To answer this, I created very simple application. I copying struct with 5 fields by 2 ways: using memcpy, and second is coping field by field. I repeating coping in loop, for big number of iterations (in my example – 300000000 iterations). I measuring time in each way. Here is average results that I got (Windows XP, AMD athlon 64 dual core):

Compiled in debug mode: Coping using memcpy: 9500ms , Coping field by field: 1750ms.

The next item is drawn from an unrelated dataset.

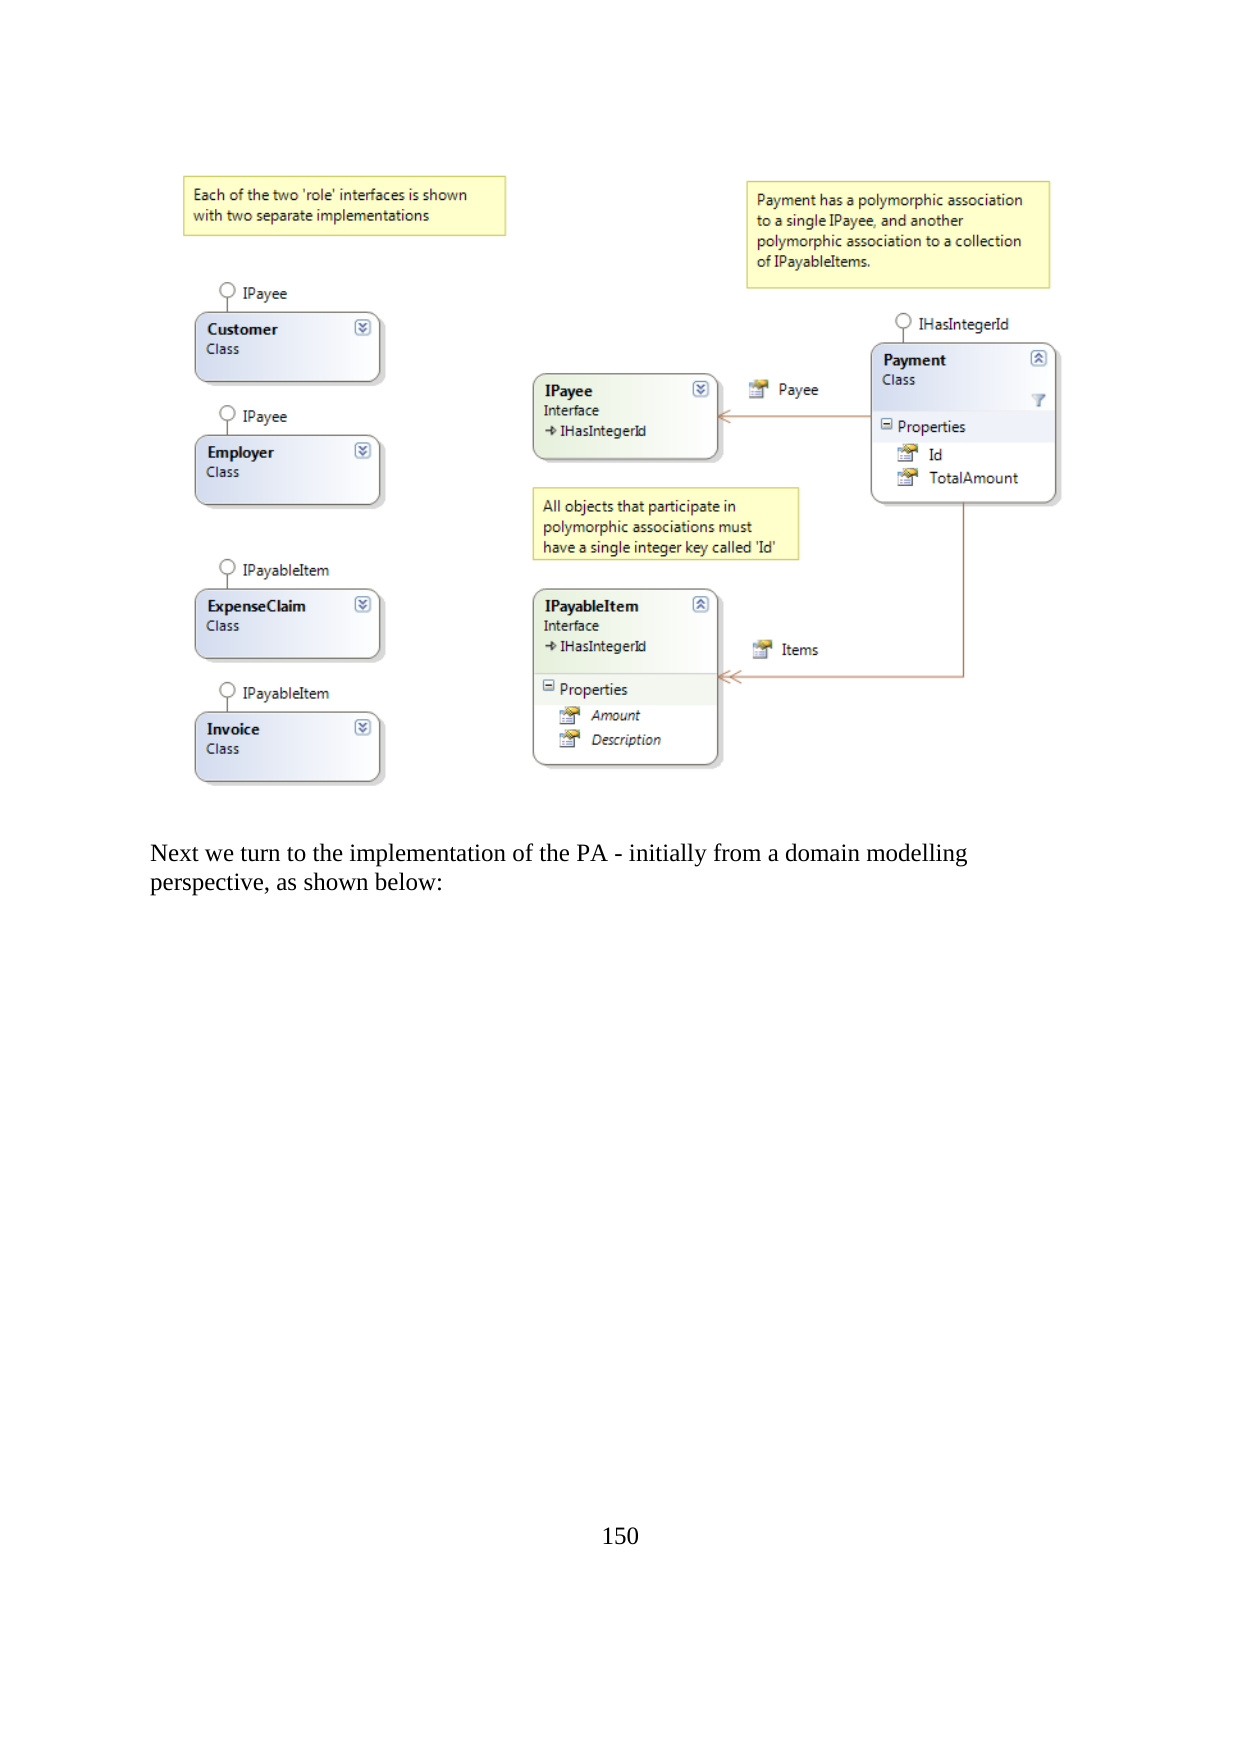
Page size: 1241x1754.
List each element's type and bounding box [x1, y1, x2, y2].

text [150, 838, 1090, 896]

Compiled in release mode (disabling optimizations) – same as in debug mode.
Compiled in release mode (optimize: minimize size): Coping using memcpy: 7050ms, Coping field by field: 0ms

Compiled in release mode (optimize: maximize speed): Coping using memcpy: 0ms, Coping field by field: 0ms. I suspect that because of optimization, it not entering my loop at all.

Compiled in release mode (optimize: full optimization) – Same as optimize: maximize speed.

When my friend tried the same on Intel 32 bit machine, he said memcpy performed faster in about 300 ms than coping field by field.
Conclusion: as you can see, the difference in performance is very minor (in such a high rate of coping). Therefore, unless you know some nice and clear way to use memcpy in .NET, it NOT worth the overhead to use it.